> **Available data**:
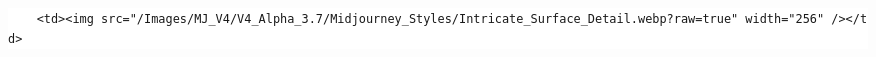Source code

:     	<td><img src="/Images/MJ_V4/V4_Alpha_3.7/Midjourney_Styles/Intricate_Surface_Detail.webp?raw=true" width="256" /></td>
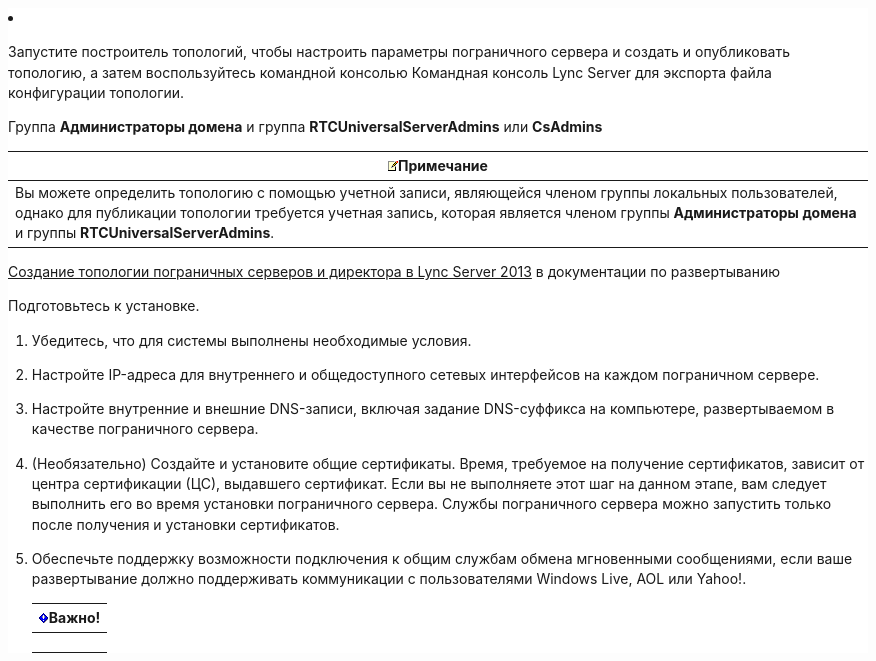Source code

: <li><p>Запустите построитель топологий, чтобы настроить параметры пограничного сервера и создать и опубликовать топологию, а затем воспользуйтесь командной консолью Командная консоль Lync Server для экспорта файла конфигурации топологии.</p></li>
</ul>
<p></p></td>
<td><p>Группа <strong>Администраторы домена</strong> и группа <strong>RTCUniversalServerAdmins</strong> или <strong>CsAdmins</strong></p>
<div class="alert">
<table>
<thead>
<tr class="header">
<th><img src="images/Gg398412.note(OCS.15).gif" title="note" alt="note" />Примечание</th>
</tr>
</thead>
<tbody>
<tr class="odd">
<td>Вы можете определить топологию с помощью учетной записи, являющейся членом группы локальных пользователей, однако для публикации топологии требуется учетная запись, которая является членом группы <strong>Администраторы домена</strong> и группы <strong>RTCUniversalServerAdmins</strong>.</td>
</tr>
</tbody>
</table>

</div></td>
<td><p><a href="lync-server-2013-building-an-edge-and-director-topology.md">Создание топологии пограничных серверов и директора в Lync Server 2013</a> в документации по развертыванию</p></td>
</tr>
<tr class="even">
<td><p>Подготовьтесь к установке.</p></td>
<td><ol>
<li><p>Убедитесь, что для системы выполнены необходимые условия.</p></li>
<li><p>Настройте IP-адреса для внутреннего и общедоступного сетевых интерфейсов на каждом пограничном сервере.</p></li>
<li><p>Настройте внутренние и внешние DNS-записи, включая задание DNS-суффикса на компьютере, развертываемом в качестве пограничного сервера.</p></li>
<li><p>(Необязательно) Создайте и установите общие сертификаты. Время, требуемое на получение сертификатов, зависит от центра сертификации (ЦС), выдавшего сертификат. Если вы не выполняете этот шаг на данном этапе, вам следует выполнить его во время установки пограничного сервера. Службы пограничного сервера можно запустить только после получения и установки сертификатов.</p></li>
<li><p>Обеспечьте поддержку возможности подключения к общим службам обмена мгновенными сообщениями, если ваше развертывание должно поддерживать коммуникации с пользователями Windows Live, AOL или Yahoo!.</p>
<div class="alert">
<table>
<colgroup>
<col style="width: 100%" />
</colgroup>
<thead>
<tr class="header">
<th><img src="images/JJ618369.important(OCS.15).gif" title="important" alt="important" />Важно!</th>
</tr>
</thead>
<tbody>
<tr class="odd">
<td><ul>
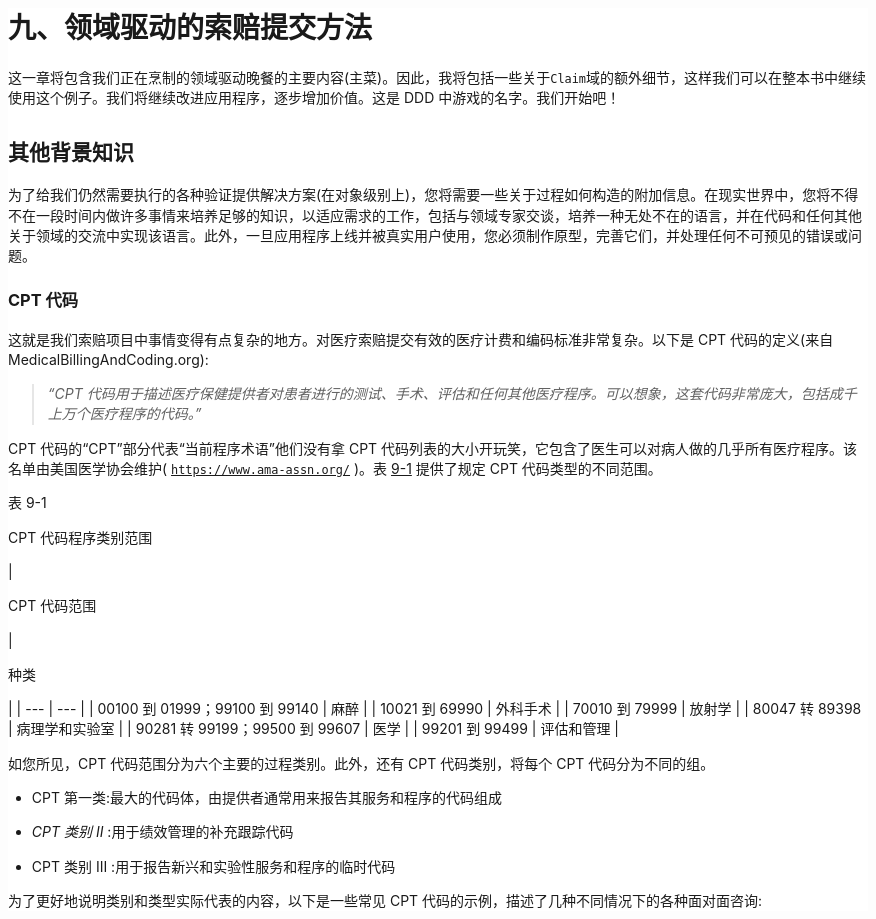 # 九、领域驱动的索赔提交方法

这一章将包含我们正在烹制的领域驱动晚餐的主要内容(主菜)。因此，我将包括一些关于`Claim`域的额外细节，这样我们可以在整本书中继续使用这个例子。我们将继续改进应用程序，逐步增加价值。这是 DDD 中游戏的名字。我们开始吧！

## 其他背景知识

为了给我们仍然需要执行的各种验证提供解决方案(在对象级别上)，您将需要一些关于过程如何构造的附加信息。在现实世界中，您将不得不在一段时间内做许多事情来培养足够的知识，以适应需求的工作，包括与领域专家交谈，培养一种无处不在的语言，并在代码和任何其他关于领域的交流中实现该语言。此外，一旦应用程序上线并被真实用户使用，您必须制作原型，完善它们，并处理任何不可预见的错误或问题。

### CPT 代码

这就是我们索赔项目中事情变得有点复杂的地方。对医疗索赔提交有效的医疗计费和编码标准非常复杂。以下是 CPT 代码的定义(来自 MedicalBillingAndCoding.org):

> *“CPT 代码用于描述医疗保健提供者对患者进行的测试、手术、评估和任何其他医疗程序。可以想象，这套代码非常庞大，包括成千上万个医疗程序的代码。”*

CPT 代码的“CPT”部分代表“当前程序术语”他们没有拿 CPT 代码列表的大小开玩笑，它包含了医生可以对病人做的几乎所有医疗程序。该名单由美国医学协会维护( [`https://www.ama-assn.org/`](https://www.ama-assn.org/) )。表 [9-1](#Tab1) 提供了规定 CPT 代码类型的不同范围。

表 9-1

CPT 代码程序类别范围

<colgroup><col class="tcol1 align-left"> <col class="tcol2 align-left"></colgroup> 
| 

CPT 代码范围

 | 

种类

 |
| --- | --- |
| 00100 到 01999；99100 到 99140 | 麻醉 |
| 10021 到 69990 | 外科手术 |
| 70010 到 79999 | 放射学 |
| 80047 转 89398 | 病理学和实验室 |
| 90281 转 99199；99500 到 99607 | 医学 |
| 99201 到 99499 | 评估和管理 |

如您所见，CPT 代码范围分为六个主要的过程类别。此外，还有 CPT 代码类别，将每个 CPT 代码分为不同的组。

*   CPT 第一类:最大的代码体，由提供者通常用来报告其服务和程序的代码组成

*   *CPT 类别 II* :用于绩效管理的补充跟踪代码

*   CPT 类别 III :用于报告新兴和实验性服务和程序的临时代码

为了更好地说明类别和类型实际代表的内容，以下是一些常见 CPT 代码的示例，描述了几种不同情况下的各种面对面咨询:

> **Try it**: Starting with the line that contains "</div></td>" and ending with the line that contains "<li><p>Настройте IP-адреса для", write out those lines again with "Подготовьтесь" changed to "Приготовьтесь" and nothing else altered.

> **Answer box**:
</div></td>
<td><p><a href="lync-server-2013-building-an-edge-and-director-topology.md">Создание топологии пограничных серверов и директора в Lync Server 2013</a> в документации по развертыванию</p></td>
</tr>
<tr class="even">
<td><p>Приготовьтесь к установке.</p></td>
<td><ol>
<li><p>Убедитесь, что для системы выполнены необходимые условия.</p></li>
<li><p>Настройте IP-адреса для внутреннего и общедоступного сетевых интерфейсов на каждом пограничном сервере.</p></li>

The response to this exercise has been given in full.